- Assignment -
Every line from the one with "El álbum incluye" through the end of the records below should be restated word for word, and nothing outside that span.

Recorded data:
-=-=-=-=-
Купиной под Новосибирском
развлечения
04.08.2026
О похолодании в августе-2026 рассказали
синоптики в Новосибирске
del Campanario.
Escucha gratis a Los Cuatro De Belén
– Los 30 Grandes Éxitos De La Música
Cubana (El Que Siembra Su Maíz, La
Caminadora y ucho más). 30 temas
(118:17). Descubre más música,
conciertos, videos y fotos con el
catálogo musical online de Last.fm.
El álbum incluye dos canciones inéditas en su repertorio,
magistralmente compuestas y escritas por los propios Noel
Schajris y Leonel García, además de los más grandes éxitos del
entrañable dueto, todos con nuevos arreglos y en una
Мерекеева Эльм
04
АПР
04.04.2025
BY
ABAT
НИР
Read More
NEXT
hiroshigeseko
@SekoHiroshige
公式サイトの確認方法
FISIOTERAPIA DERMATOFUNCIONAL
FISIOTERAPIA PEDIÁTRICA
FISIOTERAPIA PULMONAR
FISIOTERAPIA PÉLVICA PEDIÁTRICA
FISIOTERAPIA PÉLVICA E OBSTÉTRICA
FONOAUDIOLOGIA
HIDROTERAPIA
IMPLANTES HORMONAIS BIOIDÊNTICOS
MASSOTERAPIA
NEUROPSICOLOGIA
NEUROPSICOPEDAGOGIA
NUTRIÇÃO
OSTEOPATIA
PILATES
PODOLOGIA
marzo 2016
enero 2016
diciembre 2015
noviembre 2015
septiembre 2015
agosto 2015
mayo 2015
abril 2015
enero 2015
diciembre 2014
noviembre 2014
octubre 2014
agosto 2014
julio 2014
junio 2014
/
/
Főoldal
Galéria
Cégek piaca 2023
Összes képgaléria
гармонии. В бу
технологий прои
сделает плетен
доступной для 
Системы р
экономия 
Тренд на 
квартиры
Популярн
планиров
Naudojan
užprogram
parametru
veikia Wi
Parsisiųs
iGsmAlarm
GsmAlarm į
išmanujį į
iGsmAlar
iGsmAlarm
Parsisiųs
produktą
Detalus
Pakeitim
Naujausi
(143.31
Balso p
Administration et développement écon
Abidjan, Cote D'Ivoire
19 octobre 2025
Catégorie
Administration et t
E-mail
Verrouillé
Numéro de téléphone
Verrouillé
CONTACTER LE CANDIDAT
-=-=-=-=-
- Result of the exercise -
El álbum incluye dos canciones inéditas en su repertorio,
magistralmente compuestas y escritas por los propios Noel
Schajris y Leonel García, además de los más grandes éxitos del
entrañable dueto, todos con nuevos arreglos y en una
Мерекеева Эльм
04
АПР
04.04.2025
BY
ABAT
НИР
Read More
NEXT
hiroshigeseko
@SekoHiroshige
公式サイトの確認方法
FISIOTERAPIA DERMATOFUNCIONAL
FISIOTERAPIA PEDIÁTRICA
FISIOTERAPIA PULMONAR
FISIOTERAPIA PÉLVICA PEDIÁTRICA
FISIOTERAPIA PÉLVICA E OBSTÉTRICA
FONOAUDIOLOGIA
HIDROTERAPIA
IMPLANTES HORMONAIS BIOIDÊNTICOS
MASSOTERAPIA
NEUROPSICOLOGIA
NEUROPSICOPEDAGOGIA
NUTRIÇÃO
OSTEOPATIA
PILATES
PODOLOGIA
marzo 2016
enero 2016
diciembre 2015
noviembre 2015
septiembre 2015
agosto 2015
mayo 2015
abril 2015
enero 2015
diciembre 2014
noviembre 2014
octubre 2014
agosto 2014
julio 2014
junio 2014
/
/
Főoldal
Galéria
Cégek piaca 2023
Összes képgaléria
гармонии. В бу
технологий прои
сделает плетен
доступной для 
Системы р
экономия 
Тренд на 
квартиры
Популярн
планиров
Naudojan
užprogram
parametru
veikia Wi
Parsisiųs
iGsmAlarm
GsmAlarm į
išmanujį į
iGsmAlar
iGsmAlarm
Parsisiųs
produktą
Detalus
Pakeitim
Naujausi
(143.31
Balso p
Administration et développement écon
Abidjan, Cote D'Ivoire
19 octobre 2025
Catégorie
Administration et t
E-mail
Verrouillé
Numéro de téléphone
Verrouillé
CONTACTER LE CANDIDAT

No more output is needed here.